После первого же глотка пленника вырвало. Судорожно глотая воздух, он пытался сообразить, сумеет ли устоять. По всему выходило, что нет, не сумеет. Никак. Когда боль окончательно погасит волю, он расскажет человеку в папахе все, что тот пожелает узнать, и это будет окончательной, последней победой тех, кто так долго ловил и вот наконец-то заполучил его.
Как быть?! — беззвучный крик разорвал красно-синюю мглу.
И Борис Федорович, на миг выглянув из лазурной прорехи, дал совет, безошибочный, легко исполнимый и до того простой, что искусанные губы лежащего на миг растянуло слабое подобие улыбки.
— Кррисста-аа… — прошептал Алексей. Сизый пузырек лопнул на его губах, заглушив почти неслышный лепет.
— Говори, говори, человек… А, шайтан! Большой Умар отшатнулся, утирая лицо. Джигиты, стоящие вокруг кровати, торопливо отвели глаза.
— Ты, оказывается, еще глупее, чем я думал, неверный. — Голос младшего Хоттабова был так же беззлобен, как и раньше, даже еще спокойнее, но от этого нарочитого бесстрастия в мутных глазах мордатого палача мелькнула тень опасливого сочувствия. — Ты сделал то, чего не следовало делать. Теперь ты будешь умирать много, много раз. А я очень не скоро услышу то, что может освободить тебя. Азамат!
На бесконечную череду тысячелетий пришла боль. Потом она кончилась, но ушла не сразу, а постепенно, цепляясь за мельчайшие осколки возрождающегося сознания, кусая, злобствуя. Затем ее не стало совсем, и тогда, хотя ни зрение, ни слух не спешили возвращаться, оказалось возможным понять: ничто не кончилось, мучители всего лишь решили передохнуть…
Но прошла вечность, и еще одна вечность, а потом время замедлило бег, глаза увидели свет, а потом густеющую синеву вечернего неба, а потом темно-серые наплывы облаков, и много чего еще.
Кроме человека в папахе.
Брильянтовозубый перестал маячить рядом, он больше не заглядывал в лицо и не цедил тягучие, липко звучащие слова.
Брильянтовозубый ушел!
Куда? Зачем? Надолго ли?
Это вовсе не интересовало Алексея.
Закрыв глаза, он прислушивался к отсутствию боли. Это было сейчас важнее всего на свете. И великую тишину, окутавшую его, не смог нарушить даже прогремевший с высоты гром, похожий на рокот сорвавшейся с горных вершин лавины:
— Toetet ihn, meine guten Ritters! (Убейте их, мои добрые рыцари! (нем.))
Алексей Костусев забыл о Большом Умаре. Но и Умар Хоттабов в эту минуту тоже не помнил об Алексее Костусеве.

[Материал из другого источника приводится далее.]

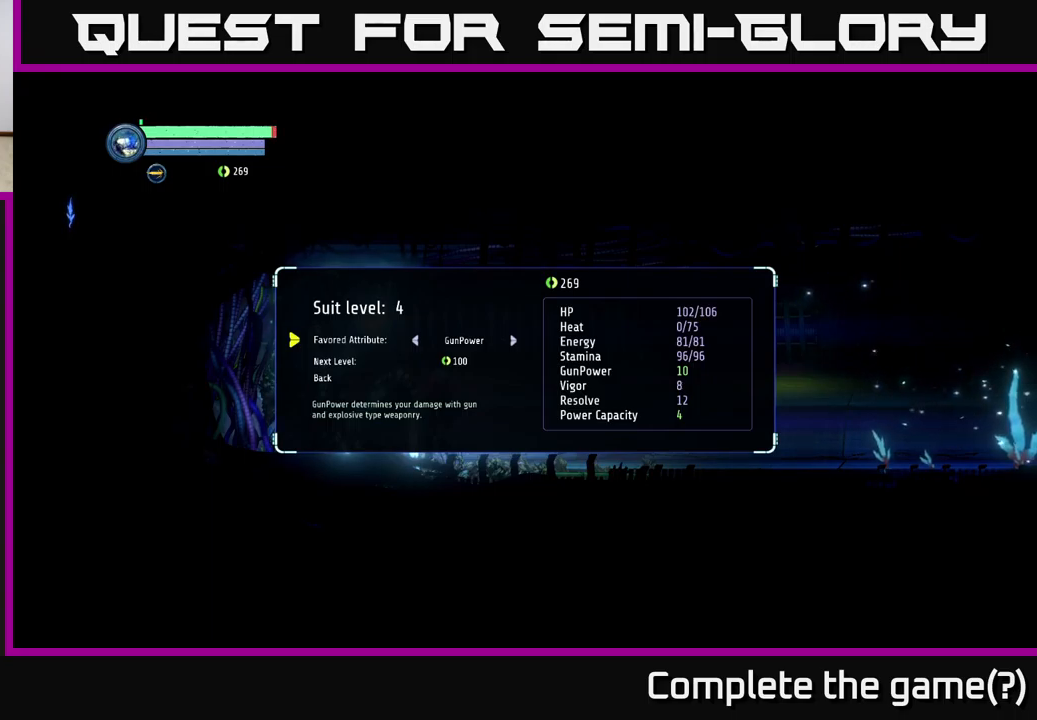
{"buttons": [], "left_stick": "center", "right_stick": "center", "events": [[317, "A", "down"], [400, "A", "up"]]}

С хрустко заломленными за спину руками стоял он на коленях перед рослым рыжеволосым бородачом, оценивающе сверлящим оскверненную отсутствием шапки голову правоверного равнодушными серо-стальными глазами. Чуть в стороне бродили, добивая стонущих джигитов, явившиеся невесть откуда неверные в накидках с алыми знаками Исы, который не Бог, а всего лишь пророк, хотя и величайший из являвшихся в мир до Мохаммеда, и невиданных кольчатых рубахах, о которые — невероятно, но курбаши видел это сам! — разбиваются пули, слева, почти касаясь колена, валялась измазанная гарью папаха, а справа, оскалив желтые клыки в кривой ухмылке, подмигивала несостоявшемуся хозяину Луны окровавленная голова Азамата…

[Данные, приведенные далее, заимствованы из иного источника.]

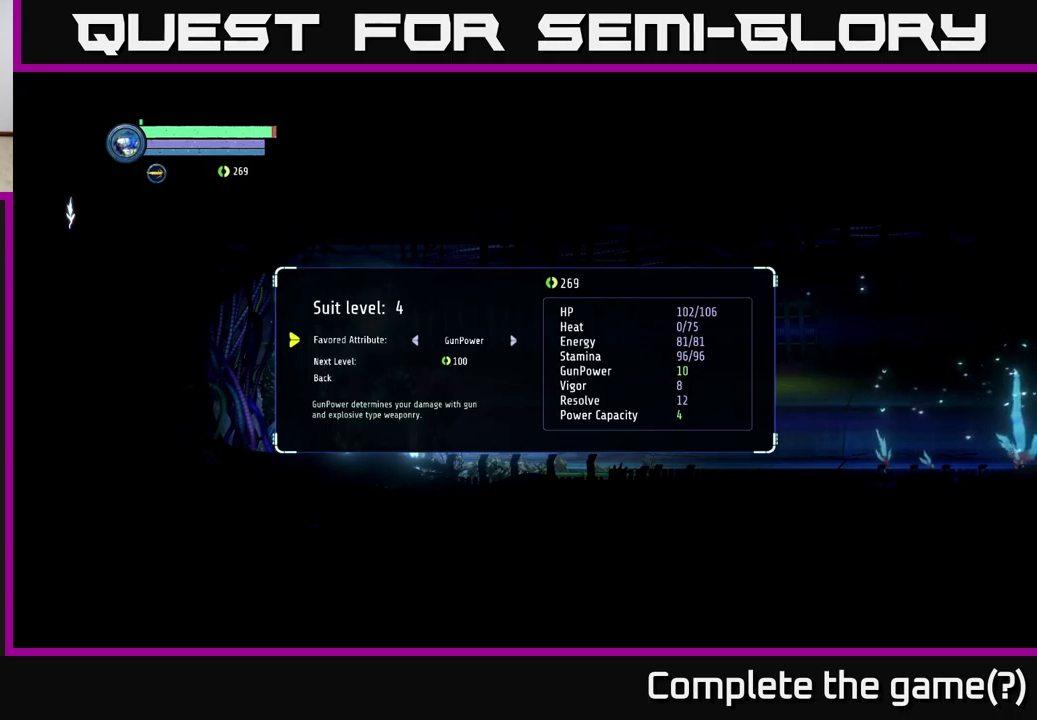
{"buttons": [], "left_stick": "center", "right_stick": "center", "events": [[100, "left_stick", "down"], [284, "left_stick", "center"]]}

Рыжая борода всколыхнулась.
— Da hast du, Schwararshaffe, die Bescherung! (Прими подарочек, черножопая обезьяна! (нем.))
Тень длинного меча мелькнула у глаз, вознеслась ввысь, перечеркнув диск заходящего солнца, дрогнула…
И Большому Умару уже не довелось увидеть, как над пробитой крышей каземата, натужно гудя винтами, зависает маленькая сине-желтая машина, такая дряхлая, что не только сам он, но даже и самый последний из его джигитов погнушался бы воспользоваться ею для полета…
А пожилой морщинистый человек с не по возрасту тоненькими серебристыми усиками, не дожидаясь посадки, спрыгнул на щебенку с гудящего в двух метрах над землей вертолета, приблизился к металлической кровати, неумело провел ладонью по темным, пробитым частой сединой волосам и, кривовато улыбаясь, сказал:
— Ну, поехали!
Где-то у моря. 4 августа 2383 года.
Не надо ля-ля!
Что бы там ни шипело вслед завистливое бабье из канцелярии, Любочка вовсе не опоздала на работу. Что часы, что часы? Во-первых, она счастлива, ей не до часов, во-вторых, когда их чинили, эти часы?.. а в-третьих, шефа все равно еще нет в Управе. Вон площадка для VIP-экипажей забита, как всегда, только на его месте дырка, даже непривычно как-то.
Кстати, а почему?..
Звонко стуча потрясающими ерваальскими туфельками на высоченных шпильках по мраморным, в приторно-голубых размывах ступеням, Любочка взбежала на второй этаж, надменно игнорируя неприязненные взгляды канцелярских кануздр, промчалась по балюстраде, чуть не упала, но специально назло всем этим крысам удержалась на ногах, выпрямилась, пошла от бедра и по-хозяйски захлопнула за собой широкую резную дверь, выточенную из цельного комля настоящей марискульской березы.
Все.
Она на месте, и пусть будет стыдно тому, кто плохо о ней подумает!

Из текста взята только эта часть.